━━ TESTO FORNITO

Recensione a Martin Heidegger, Che cos’è la verità?

Martin Heidegger, Che cos’è la verità?, traduzione a cura di Carlo Götz, Marinotti, Milano 2011, 332 pp.

Il volume rende accessibili per la prima volta ai lettori italiani due corsi pronunciati da Martin Heidegger nell’anno di rettorato. Si tratta di documenti molto importanti1 per ricostruire e capire a fondo un momento decisivo della vita del pensatore tedesco. Nell’aprile del 1933 Heidegger è eletto rettore dell’università di Friburgo e poco dopo aderisce al partito nazionalsocialista, legandosi inevitabilmente alle scelte politiche di quest’ultimo nel settore dell’insegnamento. Il 14 aprile dell’anno successivo lascia l’incarico rassegnando le dimissioni. Nemmeno dodici mesi, e un impegno politico che continua a far discutere ancor oggi.

Il testo di Heidegger è un insieme di appunti, annotazioni volanti, fogli dattiloscritti e note degli studenti: un materiale eterogeneo e lacunoso, nel quale però non viene mai meno il rigore metodologico e linguistico. Nel loro insieme i due corsi documentano — secondo Carlo Götz — «un lavoro filosofico che, nel mezzo dello scatenamento delle più aspre potenze planetarie, tentò con mite fermezza di elaborare un’intesa filosofica di ciò che allora si stava generando».2 Sulla base di questi testi — sostiene ancora Götz — «evitando di prestare ascolto alla chiacchiera contemporanea sul presunto ‘nazismo di Heidegger’, è ormai possibile accorgersi del contributo filosofico di un pensatore che, fin dal 1933, e nonostante il tragico abbaglio, si confrontò con le interroganze che si generano nell’epoca della devastazione».3 Giudizio ancor più netto è dato da Hartmut Tietjen, il curatore dell’edizione tedesca, secondo il quale «certamente entrambi i corsi mostrano una contiguità al modo di parlare politico contemporaneo, tuttavia l’abisso tra la posizione di fondo del pensiero di Heidegger e l’ideologia nazista rimane insormontabile».4 Sul piano strettamente filosofico, i corsi testimoniano come nell’anno del rettorato il pensiero di Heidegger abbia attraversato un mutamento radicale. Ci troviamo, dunque, a un crocevia fondamentale in cui scelte decisive sono già compiute pur restando in fieri.

━━━━
━━ ESTRATTO DELLA FONTE

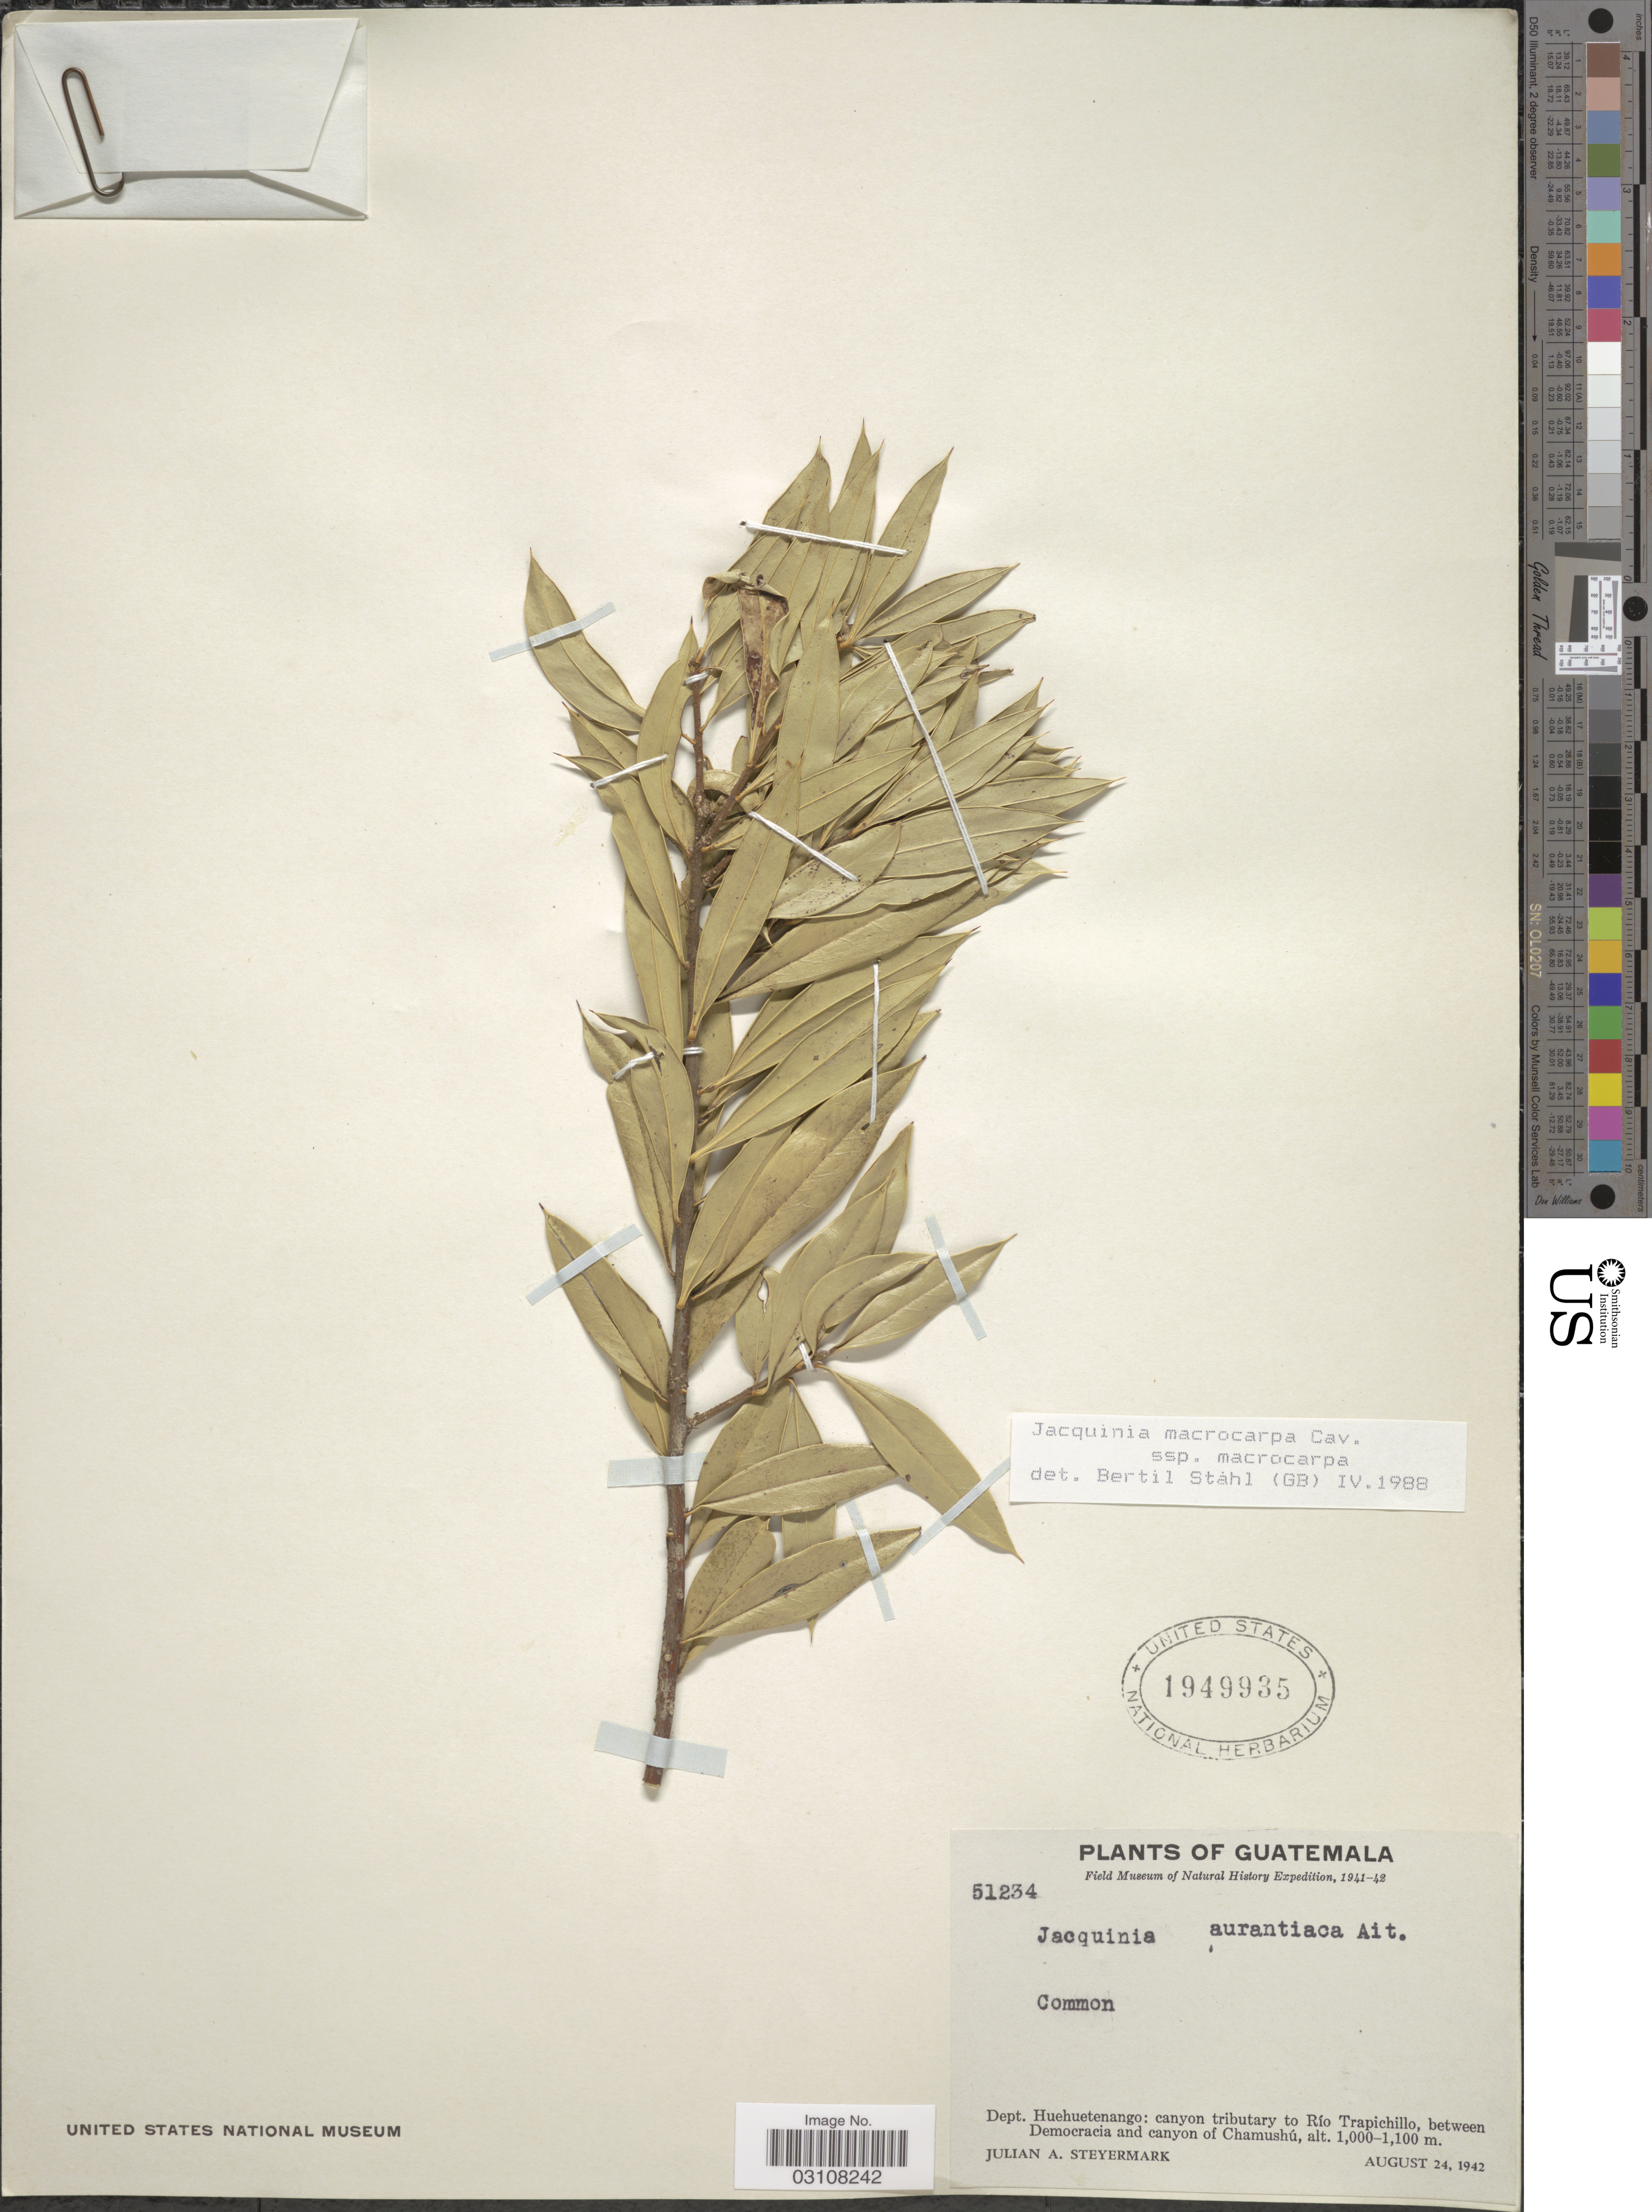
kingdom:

━━━━

* _SFIDA_:
Per favore, scrivi il seguito della recensione a Che cos'è la verità? riportata sopra, partendo dopo la sua ultima frase. I dati riportati qui sopra non sono necessari.

* _RISPOSTA_:
Il primo corso, Die Grundfrage der Philosophie (L’interroganza di fondo della filosofia), rielabora alcuni temi-cardine di Sein und Zeit. L’attenzione al contesto socio-politico è molto forte: «La gioventù accademica sa della nobiltà dell’istante geniturale che ora il popolo tedesco attraversa»5. La “guida” — dice Heidegger — è l’elemento in cui «il popolo crea il suo Stato»6. Il popolo, nello Stato, cresce e diventa nazione. Alla nazione spetta di assumere «il destino del suo popolo» che così ottiene «la propria genitura».7 È necessario «destare e radicare nel cuore e nella volontà del popolo e dei suoi singoli uomini il sapere di questo incarico».8 Ma la “guida” non s’identifica con un fatto storico determinato. Heidegger lo specifica chiaramente: tale sapere «non ci è dato dalla conoscenza di qualche fatto o circostanza della storia contemporanea, come, per esempio, la presa d’atto dell’odierno stato politico del popolo tedesco».9 Solo nell’esaurimento della metafisica, nel procedere verso l’archi-originario inoggettivabile e inappropriabile, solo in ciò si dà il destino di un popolo.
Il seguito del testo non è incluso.